**Given text:**
⟨
In Episode 312 of The Block Runner Podcast, hosts William, I-man, and TJ unpack a wild week for $NAT: overnight listings on three centralized exchanges with zero fees paid, a god-candle to a $150M market cap, and a deeper, more rigorous walk-through of the Bitcoin security-budget math than the show has ever done on-air. They run the numbers through Michael Saylor's $441 trillion scenario, show why fees can't close the gap, and lay out the case for NAT as a supplementary second subsidy capable of delivering $2.1B/day to miners. The episode closes with a commitment: the next video from The Block Runner is NAT.fun going live.

Disclosure: William and I-man are founders of NAT.fun and hold NAT tokens. All analysis in this episode reflects their perspective as participants in the ecosystem.
⟩
**Excerpted records:**
⟨
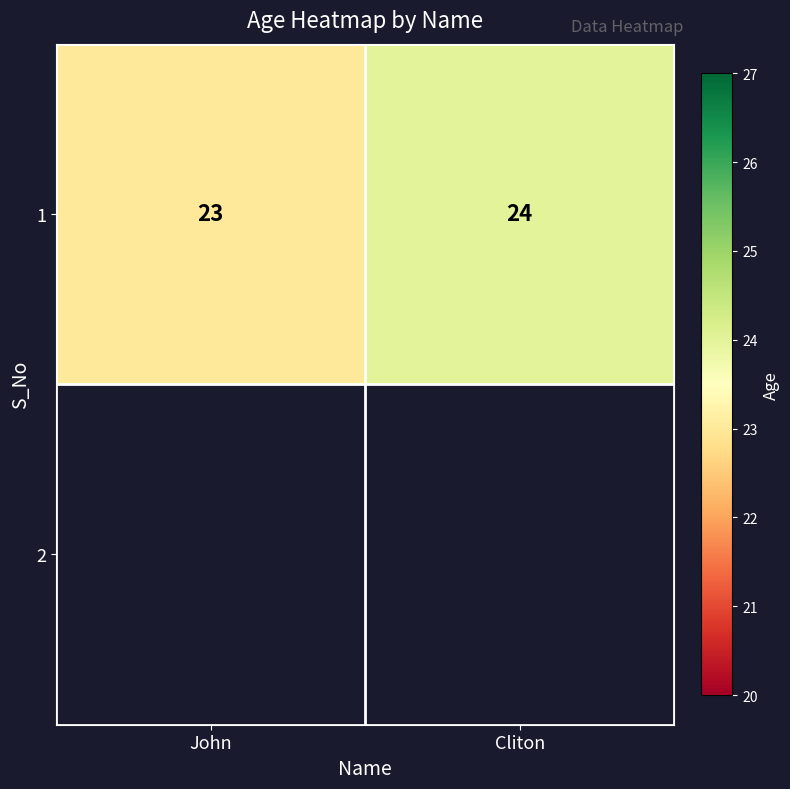

Which label corresponds to the largest value in the chart?

Cliton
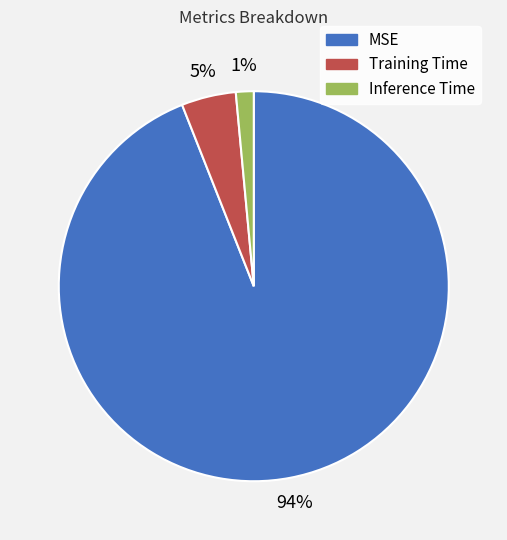

To the nearest percent, what is the combined percentage of MSE and Training Time?

99%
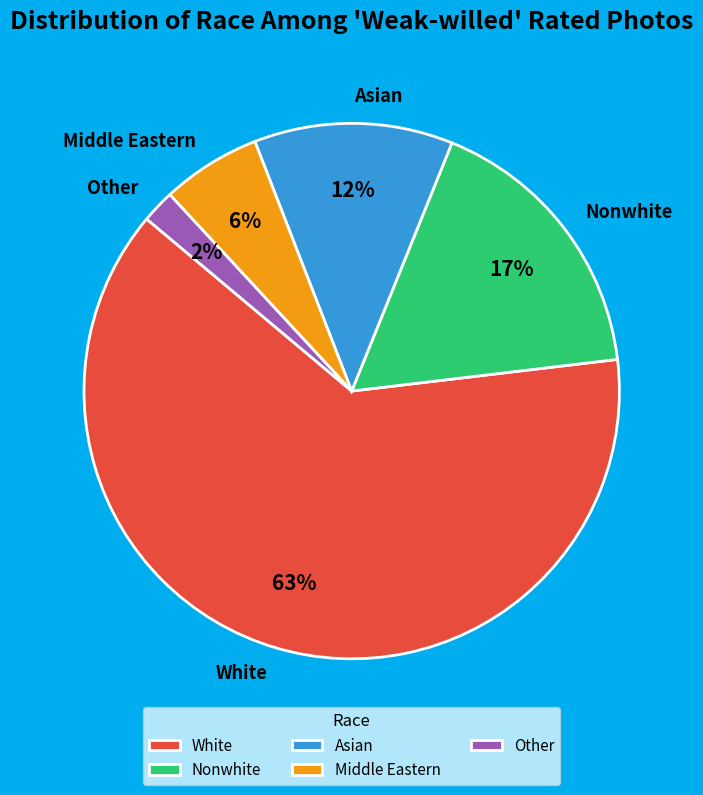

To the nearest percent, what portion does Asian represent?

12%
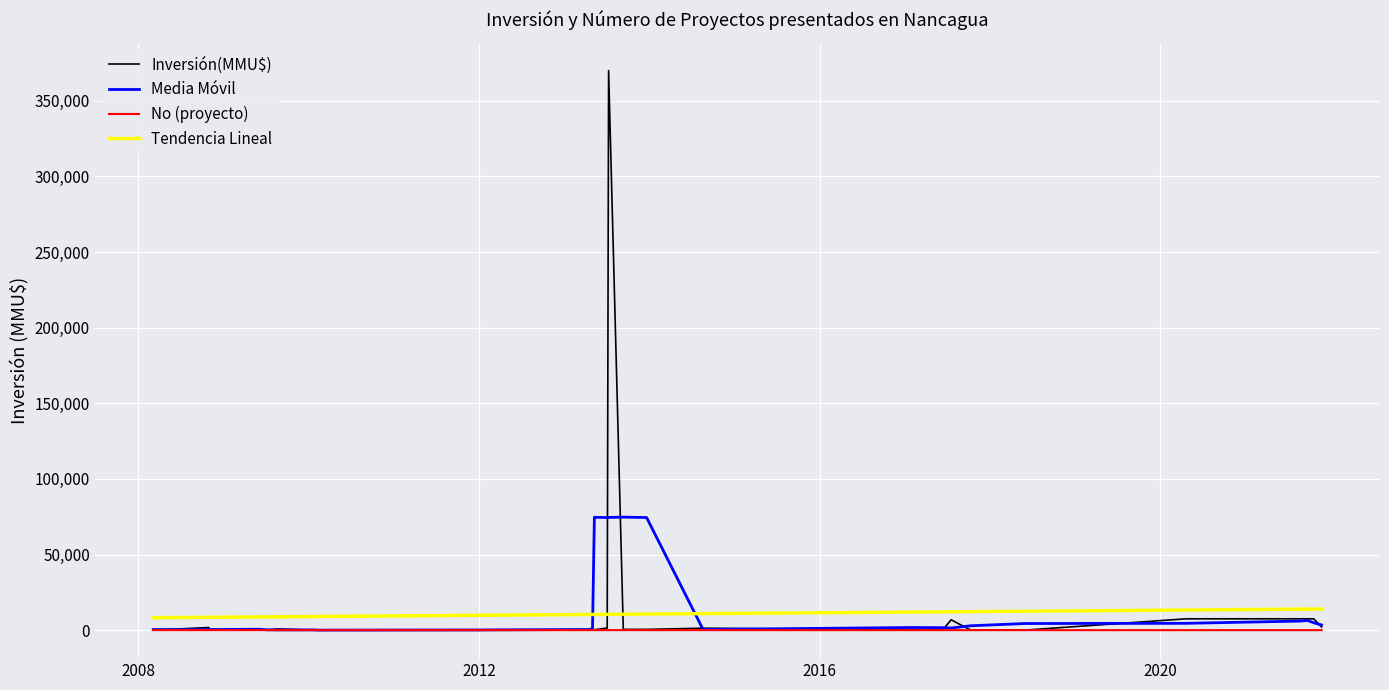

Which series has the widest spread of values?

Inversión(MMU$)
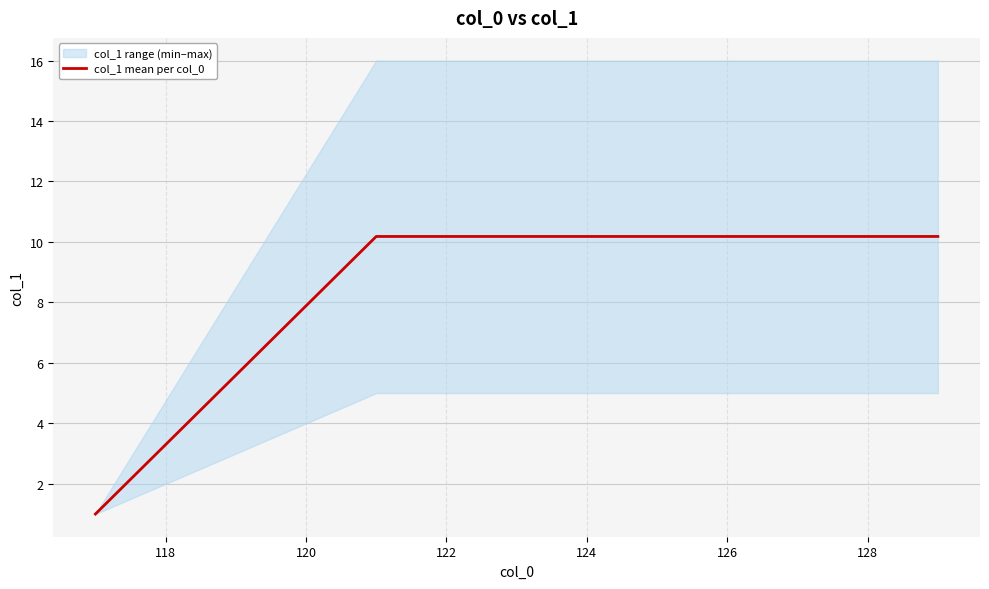

What is the value of the 2nd point from the left?

10.2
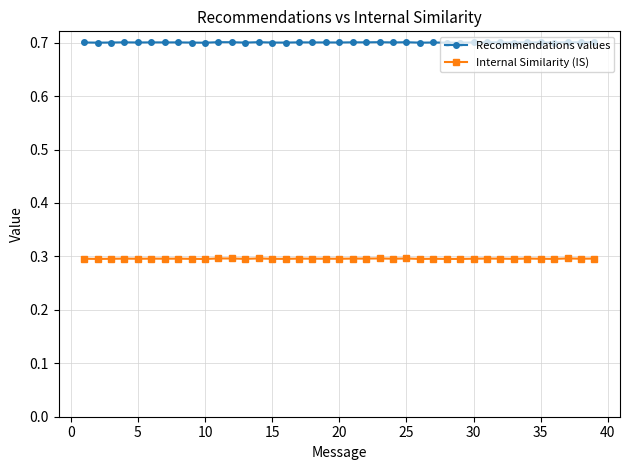

How many lines are shown in the chart?

2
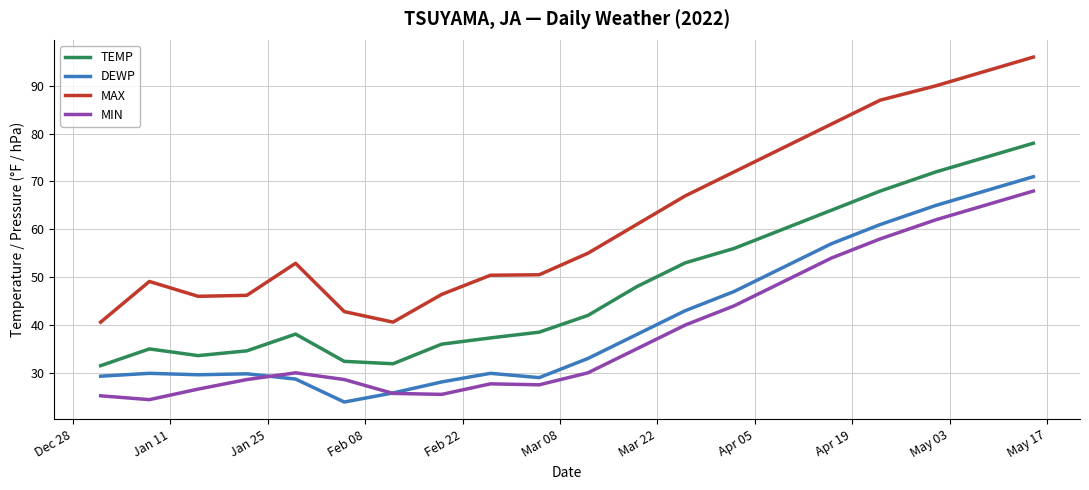

Which series has the largest range (max minus min)?

MAX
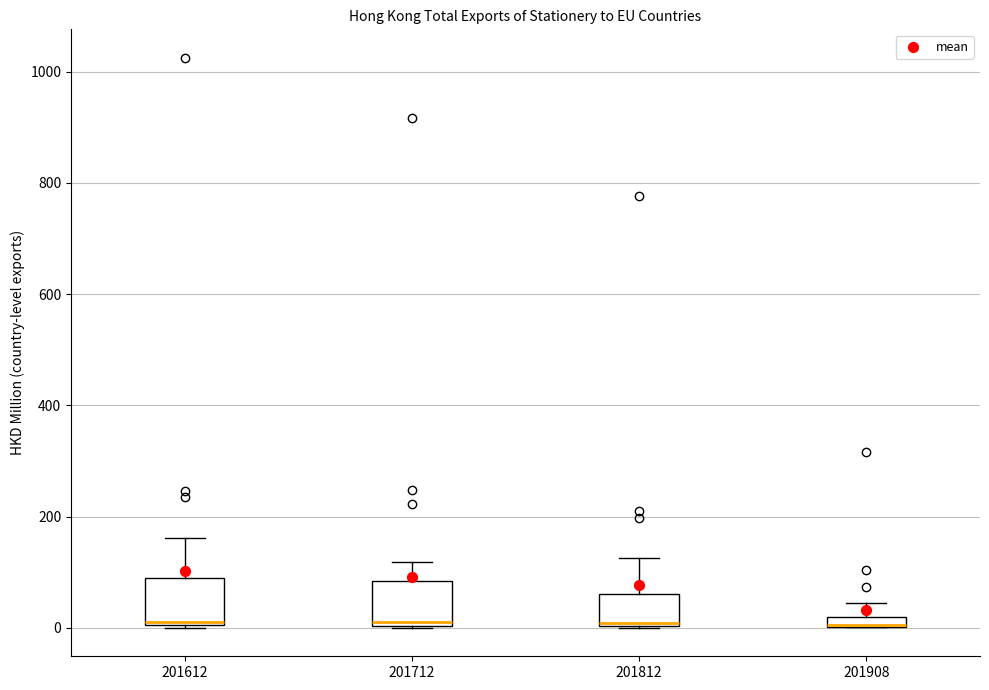

Where is the upper edge of the box at x = 201908 on the y-axis? The values are not printed on the chart, so give them approximately, as read against the axis.

20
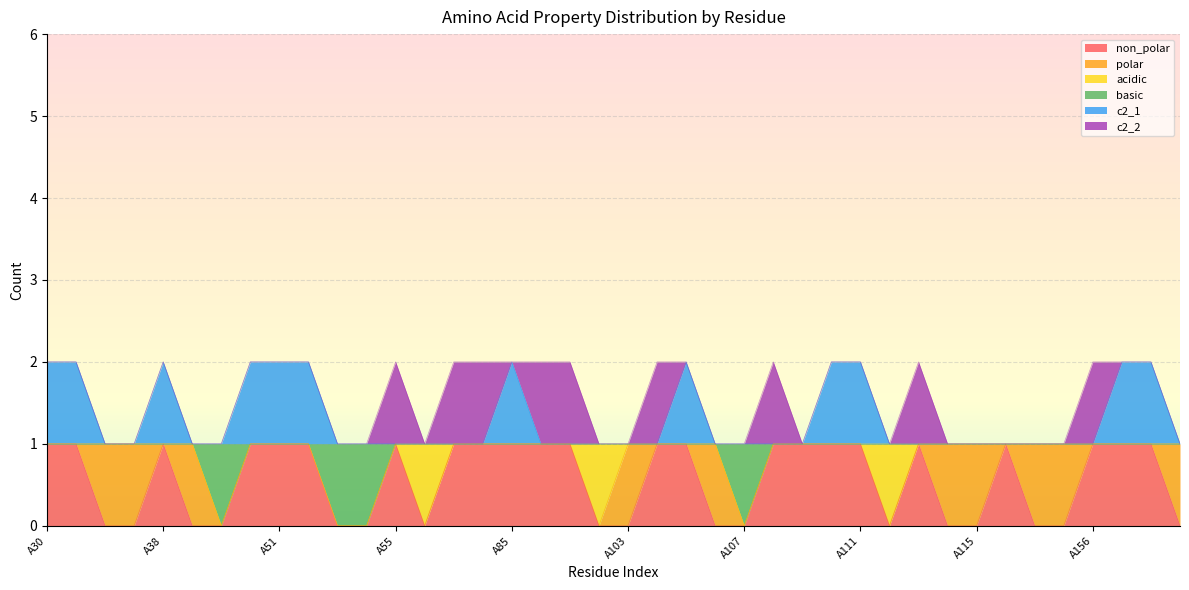

What are all the series names shown in the legend?

non_polar, polar, acidic, basic, c2_1, c2_2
⟩
**What to work on:**
[1] Rewrite the podcast episode summary starting with "In Episode 312" and going on through "in the ecosystem.", swapping "god-candle" for "price surge".
[2] In the podcast episode summary, what daily amount to miners do the hosts say NAT could deliver as a second subsidy?
[3] Using the podcast episode summary, explain why the episode's analysis reflects the perspective of participants in the ecosystem.
Nothing in the entries is needed for this work.

**Solutions below:**
[1]
In Episode 312 of The Block Runner Podcast, hosts William, I-man, and TJ unpack a wild week for $NAT: overnight listings on three centralized exchanges with zero fees paid, a price surge to a $150M market cap, and a deeper, more rigorous walk-through of the Bitcoin security-budget math than the show has ever done on-air. They run the numbers through Michael Saylor's $441 trillion scenario, show why fees can't close the gap, and lay out the case for NAT as a supplementary second subsidy capable of delivering $2.1B/day to miners. The episode closes with a commitment: the next video from The Block Runner is NAT.fun going live.

Disclosure: William and I-man are founders of NAT.fun and hold NAT tokens. All analysis in this episode reflects their perspective as participants in the ecosystem.

[2] $2.1B per day.

[3] William and I-man are founders of NAT.fun and hold NAT tokens. That makes them participants in the ecosystem, so their analysis reflects that perspective.